━━━━━ EXCERPTED RECORDS ━━━━━

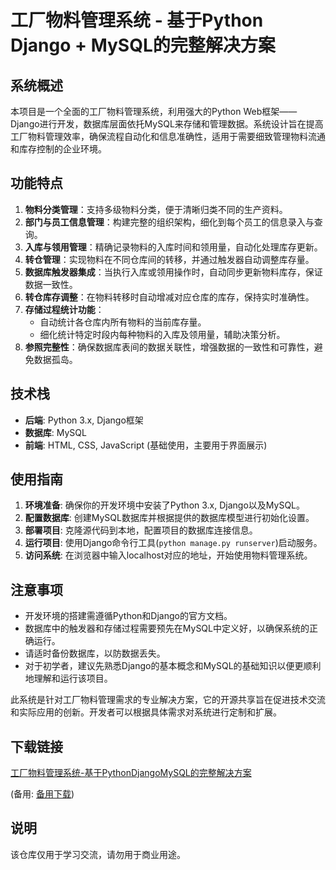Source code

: # 工厂物料管理系统 - 基于Python Django + MySQL的完整解决方案

## 系统概述

本项目是一个全面的工厂物料管理系统，利用强大的Python Web框架——Django进行开发，数据库层面依托MySQL来存储和管理数据。系统设计旨在提高工厂物料管理效率，确保流程自动化和信息准确性，适用于需要细致管理物料流通和库存控制的企业环境。

## 功能特点

1. **物料分类管理**：支持多级物料分类，便于清晰归类不同的生产资料。
2. **部门与员工信息管理**：构建完整的组织架构，细化到每个员工的信息录入与查询。
3. **入库与领用管理**：精确记录物料的入库时间和领用量，自动化处理库存更新。
4. **转仓管理**：实现物料在不同仓库间的转移，并通过触发器自动调整库存量。
5. **数据库触发器集成**：当执行入库或领用操作时，自动同步更新物料库存，保证数据一致性。
6. **转仓库存调整**：在物料转移时自动增减对应仓库的库存，保持实时准确性。
7. **存储过程统计功能**：
   - 自动统计各仓库内所有物料的当前库存量。
   - 细化统计特定时段内每种物料的入库及领用量，辅助决策分析。
8. **参照完整性**：确保数据库表间的数据关联性，增强数据的一致性和可靠性，避免数据孤岛。

## 技术栈

- **后端**: Python 3.x, Django框架
- **数据库**: MySQL
- **前端**: HTML, CSS, JavaScript (基础使用，主要用于界面展示)

## 使用指南

1. **环境准备**: 确保你的开发环境中安装了Python 3.x, Django以及MySQL。
2. **配置数据库**: 创建MySQL数据库并根据提供的数据库模型进行初始化设置。
3. **部署项目**: 克隆源代码到本地，配置项目的数据库连接信息。
4. **运行项目**: 使用Django命令行工具(`python manage.py runserver`)启动服务。
5. **访问系统**: 在浏览器中输入localhost对应的地址，开始使用物料管理系统。

## 注意事项

- 开发环境的搭建需遵循Python和Django的官方文档。
- 数据库中的触发器和存储过程需要预先在MySQL中定义好，以确保系统的正确运行。
- 请适时备份数据库，以防数据丢失。
- 对于初学者，建议先熟悉Django的基本概念和MySQL的基础知识以便更顺利地理解和运行该项目。

此系统是针对工厂物料管理需求的专业解决方案，它的开源共享旨在促进技术交流和实际应用的创新。开发者可以根据具体需求对系统进行定制和扩展。

## 下载链接
[工厂物料管理系统-基于PythonDjangoMySQL的完整解决方案](https://pan.quark.cn/s/1a97beff8fe5) 

(备用: [备用下载](https://pan.baidu.com/s/1fZpbgiKVH5qMRz-Cnx_sIw?pwd=1234))

## 说明

该仓库仅用于学习交流，请勿用于商业用途。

━━━━━

AIM OF THE EXERCISE – Can you transcribe the whole listing above line for line, leaving the pictures out of your answer?

EXERCISE RESULT –
Source code

: # 工厂物料管理系统 - 基于Python Django + MySQL的完整解决方案

## 系统概述

本项目是一个全面的工厂物料管理系统，利用强大的Python Web框架——Django进行开发，数据库层面依托MySQL来存储和管理数据。系统设计旨在提高工厂物料管理效率，确保流程自动化和信息准确性，适用于需要细致管理物料流通和库存控制的企业环境。

## 功能特点

1. **物料分类管理**：支持多级物料分类，便于清晰归类不同的生产资料。
2. **部门与员工信息管理**：构建完整的组织架构，细化到每个员工的信息录入与查询。
3. **入库与领用管理**：精确记录物料的入库时间和领用量，自动化处理库存更新。
4. **转仓管理**：实现物料在不同仓库间的转移，并通过触发器自动调整库存量。
5. **数据库触发器集成**：当执行入库或领用操作时，自动同步更新物料库存，保证数据一致性。
6. **转仓库存调整**：在物料转移时自动增减对应仓库的库存，保持实时准确性。
7. **存储过程统计功能**：
   - 自动统计各仓库内所有物料的当前库存量。
   - 细化统计特定时段内每种物料的入库及领用量，辅助决策分析。
8. **参照完整性**：确保数据库表间的数据关联性，增强数据的一致性和可靠性，避免数据孤岛。

## 技术栈

- **后端**: Python 3.x, Django框架
- **数据库**: MySQL
- **前端**: HTML, CSS, JavaScript (基础使用，主要用于界面展示)

## 使用指南

1. **环境准备**: 确保你的开发环境中安装了Python 3.x, Django以及MySQL。
2. **配置数据库**: 创建MySQL数据库并根据提供的数据库模型进行初始化设置。
3. **部署项目**: 克隆源代码到本地，配置项目的数据库连接信息。
4. **运行项目**: 使用Django命令行工具(`python manage.py runserver`)启动服务。
5. **访问系统**: 在浏览器中输入localhost对应的地址，开始使用物料管理系统。

## 注意事项

- 开发环境的搭建需遵循Python和Django的官方文档。
- 数据库中的触发器和存储过程需要预先在MySQL中定义好，以确保系统的正确运行。
- 请适时备份数据库，以防数据丢失。
- 对于初学者，建议先熟悉Django的基本概念和MySQL的基础知识以便更顺利地理解和运行该项目。

此系统是针对工厂物料管理需求的专业解决方案，它的开源共享旨在促进技术交流和实际应用的创新。开发者可以根据具体需求对系统进行定制和扩展。

## 下载链接
[工厂物料管理系统-基于PythonDjangoMySQL的完整解决方案](https://pan.quark.cn/s/1a97beff8fe5) 

(备用: [备用下载](https://pan.baidu.com/s/1fZpbgiKVH5qMRz-Cnx_sIw?pwd=1234))

## 说明

该仓库仅用于学习交流，请勿用于商业用途。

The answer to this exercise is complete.